> PARTS OF THE EXERCISE
1. Answer these questions about the interview on the play "The Christians".
(a) What does Lucas say the pastor in the play is proposing?
(b) According to Steve, which characters are compelling because they live in an absolute world?
(c) What love does Lucas say probably has something to do with his interest in writing plays about absolutists?
2. Resume the interview on the play "The Christians" after its last line, with Lucas replying to Steve's final remark.
___ EXERCISE PASSAGE
Linda Powell and Andrew Garman in “The Christians.” Photo Credit: Joan Marcus.

STEVE: I’m certainly compelled by characters that I don’t immediately understand and that have experiences or ways of being in the world that are different than my own. In the case of your characters, who believe in eternal damnation, if they go down the wrong path, the consequences go on beyond the end of the play… Fundamentalists are compelling characters, because they live in an absolute world. And at the same time, it’s such great material for theater, because part of the problem of fundamentalism is that it can’t actually succeed in the world. That kind of absolutist belief wants to keep moving toward greater absolutism.

LUCAS: I have a tendency to be really interested in writing plays about absolutists. It probably also has something to do with my love of the Greeks. But even the pastor in the play, he is not a fundamentalist. He is proposing a gospel of “radical grace,” but he’s also quite absolute in it. And when you have a couple of very strongly held beliefs, or people who are absolutists coming together in a play, it becomes a testing ground for ideas. The conflict becomes a way of thinking about theories about how the world works and finding the holes in those theories. And that’s the thing I like doing in plays. I like plays that are these dialectical arrangements, and I like a theater that proposes theories about how the world works and then tests them through events or dramatic action or arguments. You can see how those ideas change over the course of the play.

STEVE: Yes, I think your play does that. And I’m interested in how what you’re doing — taking on evangelical Christians in a non-satirical, straightforward way — is ultimately bumping up against a theater world that doesn’t want to spend time with those people.
______
___ SUPPLIED ENTRIES
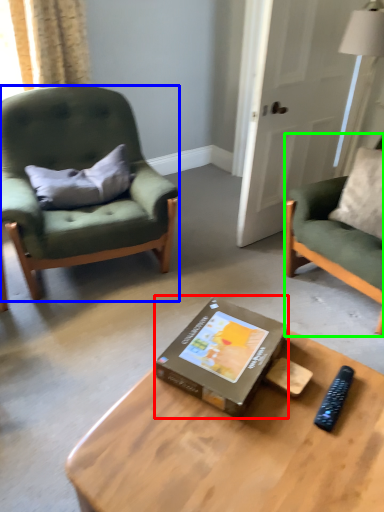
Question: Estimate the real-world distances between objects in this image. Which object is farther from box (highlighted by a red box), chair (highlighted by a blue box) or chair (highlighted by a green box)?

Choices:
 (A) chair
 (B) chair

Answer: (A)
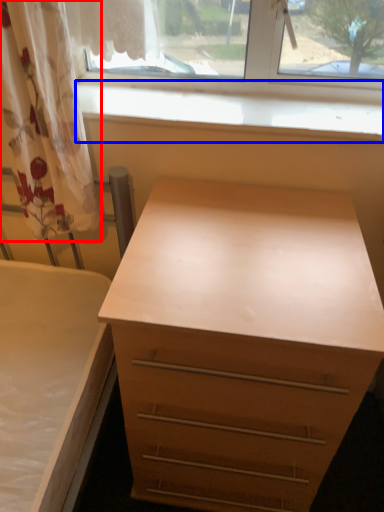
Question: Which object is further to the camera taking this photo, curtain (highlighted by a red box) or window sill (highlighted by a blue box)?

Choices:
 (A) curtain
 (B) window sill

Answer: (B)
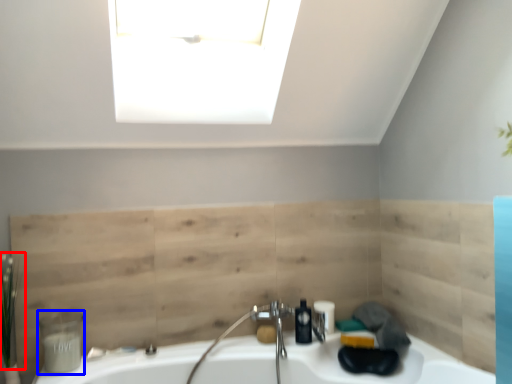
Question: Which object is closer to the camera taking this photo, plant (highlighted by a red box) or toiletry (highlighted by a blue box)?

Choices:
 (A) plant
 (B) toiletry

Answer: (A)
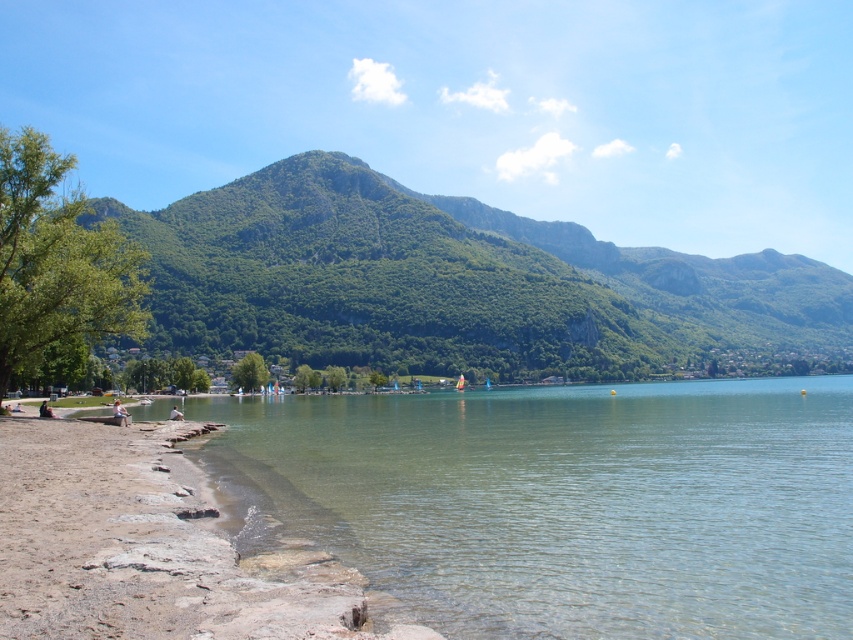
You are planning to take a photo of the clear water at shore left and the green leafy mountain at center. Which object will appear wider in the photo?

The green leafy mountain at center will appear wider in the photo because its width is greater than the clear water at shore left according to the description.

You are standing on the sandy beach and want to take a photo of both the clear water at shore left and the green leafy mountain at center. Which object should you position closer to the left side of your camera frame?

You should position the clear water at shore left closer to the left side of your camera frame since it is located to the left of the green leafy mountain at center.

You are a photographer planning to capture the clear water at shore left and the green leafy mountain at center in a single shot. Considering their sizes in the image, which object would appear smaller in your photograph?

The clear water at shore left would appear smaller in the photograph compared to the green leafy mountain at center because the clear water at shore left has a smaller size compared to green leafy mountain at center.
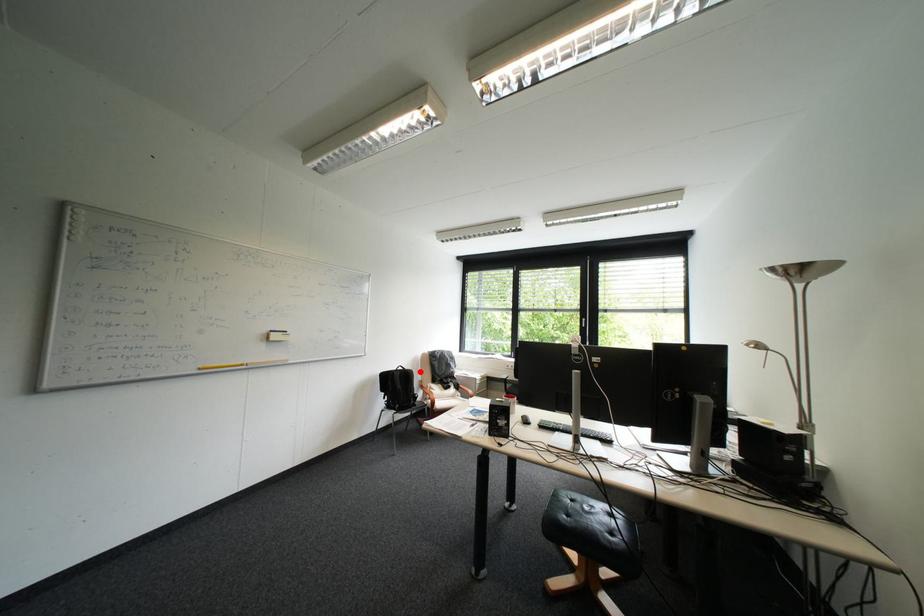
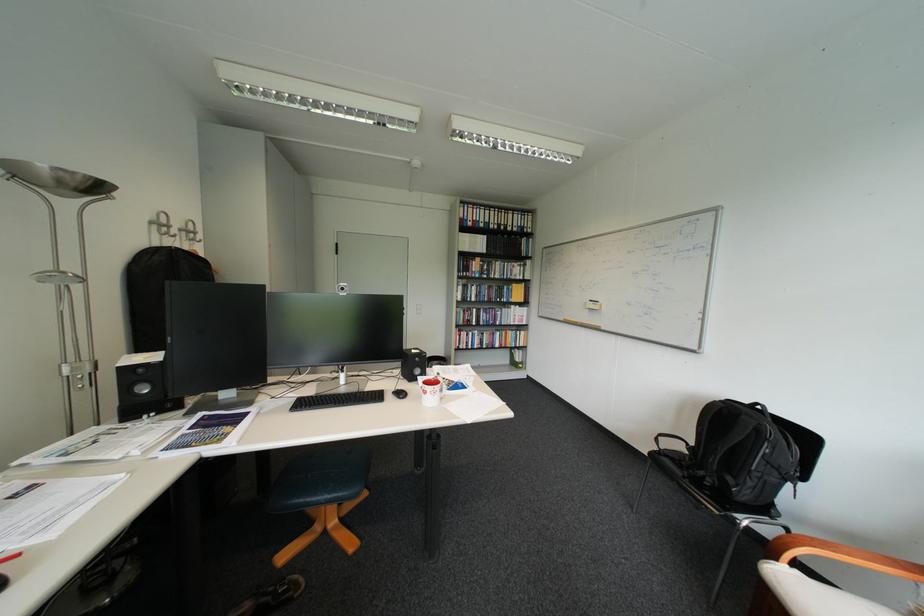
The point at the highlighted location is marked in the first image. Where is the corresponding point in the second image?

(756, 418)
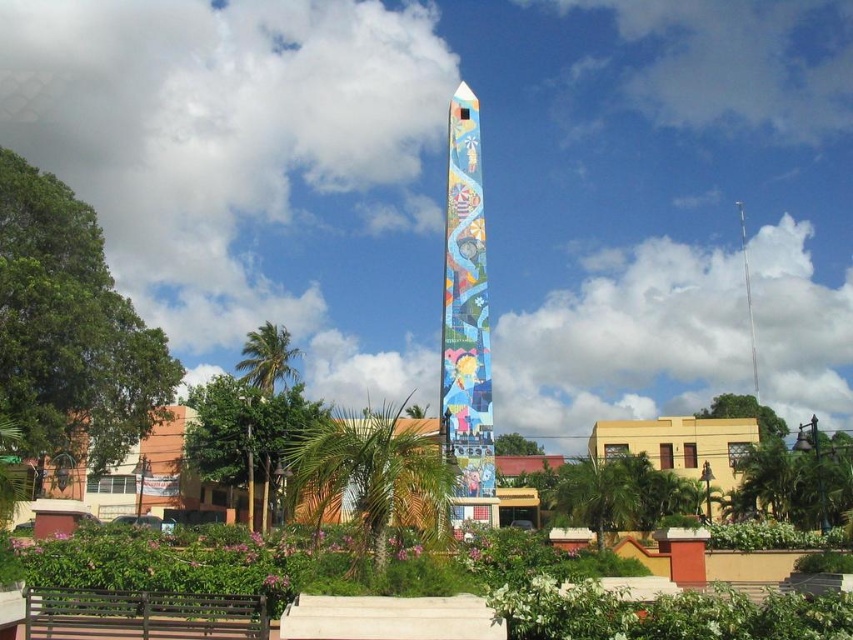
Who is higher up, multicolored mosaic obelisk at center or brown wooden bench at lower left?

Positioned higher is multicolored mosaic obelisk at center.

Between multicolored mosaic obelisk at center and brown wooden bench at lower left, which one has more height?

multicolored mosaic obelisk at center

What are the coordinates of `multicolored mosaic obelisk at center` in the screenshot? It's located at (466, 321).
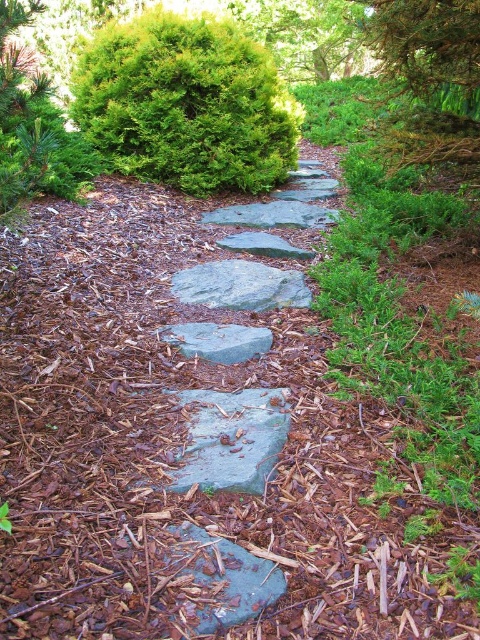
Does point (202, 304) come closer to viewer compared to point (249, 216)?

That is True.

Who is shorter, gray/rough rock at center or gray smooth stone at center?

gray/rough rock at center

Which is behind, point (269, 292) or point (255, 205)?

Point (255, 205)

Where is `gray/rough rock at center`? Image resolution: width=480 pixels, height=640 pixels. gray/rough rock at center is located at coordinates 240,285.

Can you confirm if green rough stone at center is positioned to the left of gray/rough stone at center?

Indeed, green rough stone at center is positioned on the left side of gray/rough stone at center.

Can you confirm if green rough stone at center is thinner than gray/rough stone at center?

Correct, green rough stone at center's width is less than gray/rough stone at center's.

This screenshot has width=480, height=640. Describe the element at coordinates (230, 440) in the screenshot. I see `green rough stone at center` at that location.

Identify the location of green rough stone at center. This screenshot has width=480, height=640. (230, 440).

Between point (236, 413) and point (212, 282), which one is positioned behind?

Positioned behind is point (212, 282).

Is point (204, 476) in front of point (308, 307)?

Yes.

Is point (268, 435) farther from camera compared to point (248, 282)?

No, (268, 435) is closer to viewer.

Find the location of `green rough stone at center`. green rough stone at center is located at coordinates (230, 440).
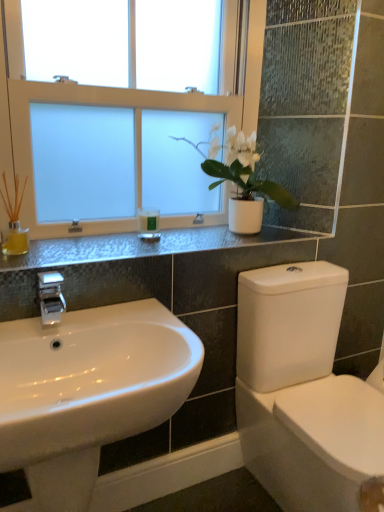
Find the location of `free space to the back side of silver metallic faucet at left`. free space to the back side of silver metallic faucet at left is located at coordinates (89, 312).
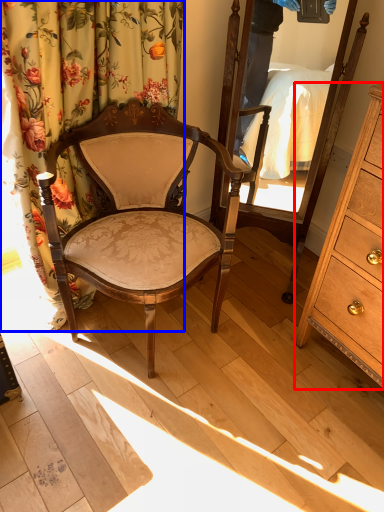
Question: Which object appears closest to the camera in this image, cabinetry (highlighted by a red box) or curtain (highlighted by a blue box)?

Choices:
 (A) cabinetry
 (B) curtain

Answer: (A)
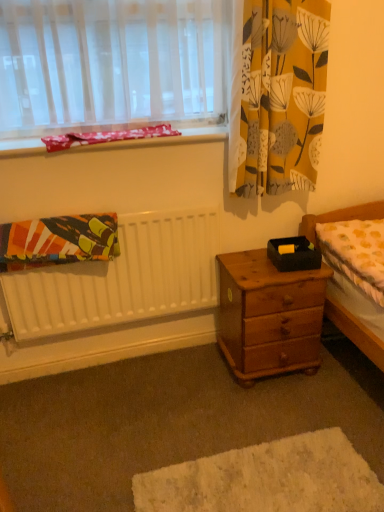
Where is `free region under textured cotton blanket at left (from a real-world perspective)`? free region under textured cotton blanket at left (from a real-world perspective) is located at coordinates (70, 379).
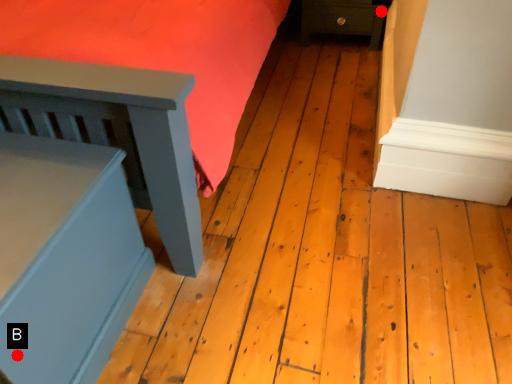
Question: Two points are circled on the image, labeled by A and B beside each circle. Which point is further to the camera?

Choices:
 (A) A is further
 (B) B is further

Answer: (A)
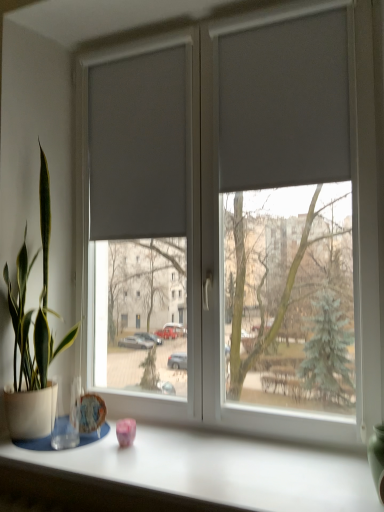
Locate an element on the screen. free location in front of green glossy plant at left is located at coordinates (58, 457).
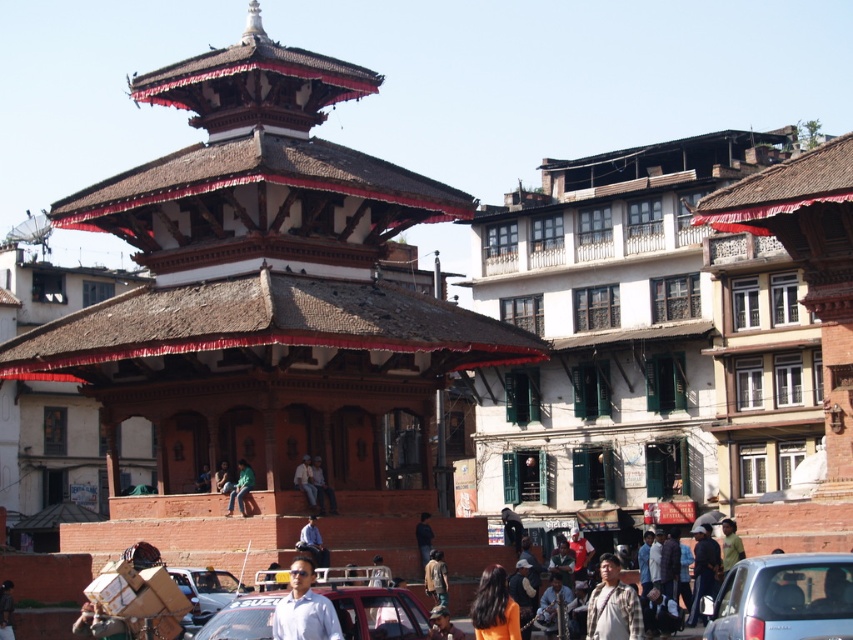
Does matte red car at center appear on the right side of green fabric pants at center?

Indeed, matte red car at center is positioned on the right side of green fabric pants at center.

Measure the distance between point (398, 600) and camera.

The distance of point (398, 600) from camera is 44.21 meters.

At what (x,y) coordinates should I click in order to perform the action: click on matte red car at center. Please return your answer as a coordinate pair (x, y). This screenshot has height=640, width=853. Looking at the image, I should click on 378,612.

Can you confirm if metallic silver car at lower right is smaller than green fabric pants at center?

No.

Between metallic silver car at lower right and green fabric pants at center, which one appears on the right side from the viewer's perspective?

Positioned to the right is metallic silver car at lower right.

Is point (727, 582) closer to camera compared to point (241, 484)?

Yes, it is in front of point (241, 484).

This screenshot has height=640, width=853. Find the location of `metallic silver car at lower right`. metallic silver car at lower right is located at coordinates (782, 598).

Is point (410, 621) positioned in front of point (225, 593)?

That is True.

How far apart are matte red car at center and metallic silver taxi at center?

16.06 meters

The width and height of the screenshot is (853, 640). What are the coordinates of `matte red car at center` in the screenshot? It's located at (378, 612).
______
> ANSWERS IN ORDER
1.
(a) A gospel of "radical grace."
(b) Fundamentalists.
(c) His love of the Greeks.

2.
LUCAS: Well, and a lot of people who are outcasts from that world, too. I think it’s possible that there’s a decent percentage of our theater-going audience that feels not only that they’re not part of that world, but that they are rejected by it. So they come into the play with a good bit of armor, and you can hear it in the first 10 minutes of the production. You can hear that they’re very eager to latch onto any line as a laugh line. And there’ll be lines that are just not funny. They’re eagerly looking for the comedy. And the actors’ task, and the thing that our cast is by now really expert at, is figuring out how to calibrate the audience… And it’s interesting, sometimes the audience will go a little sour, and I’m not sure what makes the difference between an audience that does and doesn’t. And that’s the rarity, that that happens, but I have seen it happen.

STEVE: I wanted to ask you about that. The actors seem so completely in control of the play and their material, and I imagine that there is something specific to the subject matter, where you would really need a cast as capable as the one you have. I think certainly the cast that we had for “This Beautiful City,” especially since they were all people who had been in Colorado as a company, were able to combine their talents and really pull an audience into it. But it is very tricky work. We had a very tricky time when we did it in Louisville, where the evangelical presence is so much stronger, and the audience was radically segmented at every performance. There’d be a group of people laughing way too much, and then a group of people you could feel were going into a stony silence, because they couldn’t understand why the other people were laughing and were building up resentment toward them. And then all the different factions in the middle. And the people on stage have to somehow wrangle all that into a coherent experience.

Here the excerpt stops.